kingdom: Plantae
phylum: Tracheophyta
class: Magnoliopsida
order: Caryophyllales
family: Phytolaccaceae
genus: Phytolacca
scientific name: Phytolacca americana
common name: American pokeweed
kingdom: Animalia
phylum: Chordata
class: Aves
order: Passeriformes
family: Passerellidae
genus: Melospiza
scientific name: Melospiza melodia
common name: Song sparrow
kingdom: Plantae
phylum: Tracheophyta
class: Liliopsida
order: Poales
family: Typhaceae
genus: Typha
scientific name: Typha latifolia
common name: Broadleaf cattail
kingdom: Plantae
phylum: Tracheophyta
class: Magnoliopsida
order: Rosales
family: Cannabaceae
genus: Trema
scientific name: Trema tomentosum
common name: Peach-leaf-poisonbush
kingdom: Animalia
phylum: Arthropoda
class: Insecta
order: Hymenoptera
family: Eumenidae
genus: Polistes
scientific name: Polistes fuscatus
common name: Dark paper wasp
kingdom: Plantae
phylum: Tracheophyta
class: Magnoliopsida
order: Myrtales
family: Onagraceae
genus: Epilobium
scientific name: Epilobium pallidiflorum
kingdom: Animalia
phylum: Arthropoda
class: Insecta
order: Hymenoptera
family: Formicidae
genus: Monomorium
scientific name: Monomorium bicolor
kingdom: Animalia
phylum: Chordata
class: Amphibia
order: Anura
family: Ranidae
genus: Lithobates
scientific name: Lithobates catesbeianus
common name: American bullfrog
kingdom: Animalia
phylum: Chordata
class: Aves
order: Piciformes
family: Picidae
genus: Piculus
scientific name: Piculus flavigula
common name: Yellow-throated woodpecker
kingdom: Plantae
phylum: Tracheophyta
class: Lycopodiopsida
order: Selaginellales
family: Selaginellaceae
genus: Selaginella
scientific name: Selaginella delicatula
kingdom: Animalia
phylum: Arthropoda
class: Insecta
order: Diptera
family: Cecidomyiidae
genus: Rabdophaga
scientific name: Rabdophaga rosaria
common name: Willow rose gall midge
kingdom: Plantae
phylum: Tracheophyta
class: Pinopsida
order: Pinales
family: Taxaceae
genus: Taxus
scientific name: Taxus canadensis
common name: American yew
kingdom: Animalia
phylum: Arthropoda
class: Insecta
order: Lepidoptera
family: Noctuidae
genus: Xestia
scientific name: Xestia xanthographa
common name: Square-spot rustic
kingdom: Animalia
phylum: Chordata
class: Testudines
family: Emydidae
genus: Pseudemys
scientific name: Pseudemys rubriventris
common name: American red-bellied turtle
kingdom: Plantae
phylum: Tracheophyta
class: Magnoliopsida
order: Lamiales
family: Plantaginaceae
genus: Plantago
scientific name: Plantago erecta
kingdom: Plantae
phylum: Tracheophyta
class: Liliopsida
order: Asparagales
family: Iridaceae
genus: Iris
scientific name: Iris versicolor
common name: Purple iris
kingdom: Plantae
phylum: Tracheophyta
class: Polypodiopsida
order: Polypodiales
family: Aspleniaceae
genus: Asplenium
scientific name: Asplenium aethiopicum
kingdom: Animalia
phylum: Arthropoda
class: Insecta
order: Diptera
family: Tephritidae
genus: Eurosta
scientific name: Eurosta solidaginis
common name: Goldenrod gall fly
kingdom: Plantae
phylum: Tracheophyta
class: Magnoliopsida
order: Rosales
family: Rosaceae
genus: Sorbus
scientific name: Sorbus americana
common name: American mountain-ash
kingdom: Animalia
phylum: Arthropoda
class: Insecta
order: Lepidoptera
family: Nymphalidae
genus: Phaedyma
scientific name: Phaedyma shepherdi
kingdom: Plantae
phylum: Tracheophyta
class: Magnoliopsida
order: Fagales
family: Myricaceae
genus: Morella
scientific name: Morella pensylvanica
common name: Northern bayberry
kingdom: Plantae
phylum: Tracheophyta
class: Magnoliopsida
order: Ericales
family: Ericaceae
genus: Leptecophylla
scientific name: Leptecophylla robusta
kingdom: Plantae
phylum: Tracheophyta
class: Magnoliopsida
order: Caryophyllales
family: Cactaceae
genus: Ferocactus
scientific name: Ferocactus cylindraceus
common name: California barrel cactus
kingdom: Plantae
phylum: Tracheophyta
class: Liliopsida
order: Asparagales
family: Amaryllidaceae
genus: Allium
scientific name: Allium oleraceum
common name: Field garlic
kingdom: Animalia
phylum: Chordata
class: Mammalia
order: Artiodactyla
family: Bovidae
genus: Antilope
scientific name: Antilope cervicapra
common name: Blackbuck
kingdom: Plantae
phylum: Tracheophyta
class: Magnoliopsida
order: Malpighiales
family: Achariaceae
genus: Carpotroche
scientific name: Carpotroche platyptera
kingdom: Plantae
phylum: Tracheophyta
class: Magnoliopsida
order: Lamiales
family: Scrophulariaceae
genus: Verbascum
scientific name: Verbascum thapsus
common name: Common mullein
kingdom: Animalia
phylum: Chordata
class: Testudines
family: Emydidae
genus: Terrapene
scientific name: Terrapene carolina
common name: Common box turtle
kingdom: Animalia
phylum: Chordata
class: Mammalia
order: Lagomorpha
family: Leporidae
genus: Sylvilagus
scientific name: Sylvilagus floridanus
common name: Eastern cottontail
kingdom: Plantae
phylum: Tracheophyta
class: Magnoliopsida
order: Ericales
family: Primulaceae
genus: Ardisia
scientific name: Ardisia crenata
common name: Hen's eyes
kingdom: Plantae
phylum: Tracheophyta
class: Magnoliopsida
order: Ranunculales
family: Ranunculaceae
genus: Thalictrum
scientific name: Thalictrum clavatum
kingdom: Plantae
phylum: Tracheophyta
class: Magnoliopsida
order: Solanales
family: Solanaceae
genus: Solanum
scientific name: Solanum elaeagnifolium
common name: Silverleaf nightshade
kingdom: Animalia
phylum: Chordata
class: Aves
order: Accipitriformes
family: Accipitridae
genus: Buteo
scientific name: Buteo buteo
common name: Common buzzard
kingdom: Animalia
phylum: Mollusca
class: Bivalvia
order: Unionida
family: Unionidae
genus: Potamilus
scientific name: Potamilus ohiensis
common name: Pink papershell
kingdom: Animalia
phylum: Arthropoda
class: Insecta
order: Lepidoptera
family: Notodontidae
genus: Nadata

◇ ◇ ◇

[TO DO] Can you give the stretch from the line containing "common name: American red-bellied turtle" through the line containing "family: Nymphalidae" as a numbered list, omitting any blank lines?

[TASK RESULT]
1. common name: American red-bellied turtle
2. kingdom: Plantae
3. phylum: Tracheophyta
4. class: Magnoliopsida
5. order: Lamiales
6. family: Plantaginaceae
7. genus: Plantago
8. scientific name: Plantago erecta
9. kingdom: Plantae
10. phylum: Tracheophyta
11. class: Liliopsida
12. order: Asparagales
13. family: Iridaceae
14. genus: Iris
15. scientific name: Iris versicolor
16. common name: Purple iris
17. kingdom: Plantae
18. phylum: Tracheophyta
19. class: Polypodiopsida
20. order: Polypodiales
21. family: Aspleniaceae
22. genus: Asplenium
23. scientific name: Asplenium aethiopicum
24. kingdom: Animalia
25. phylum: Arthropoda
26. class: Insecta
27. order: Diptera
28. family: Tephritidae
29. genus: Eurosta
30. scientific name: Eurosta solidaginis
31. common name: Goldenrod gall fly
32. kingdom: Plantae
33. phylum: Tracheophyta
34. class: Magnoliopsida
35. order: Rosales
36. family: Rosaceae
37. genus: Sorbus
38. scientific name: Sorbus americana
39. common name: American mountain-ash
40. kingdom: Animalia
41. phylum: Arthropoda
42. class: Insecta
43. order: Lepidoptera
44. family: Nymphalidae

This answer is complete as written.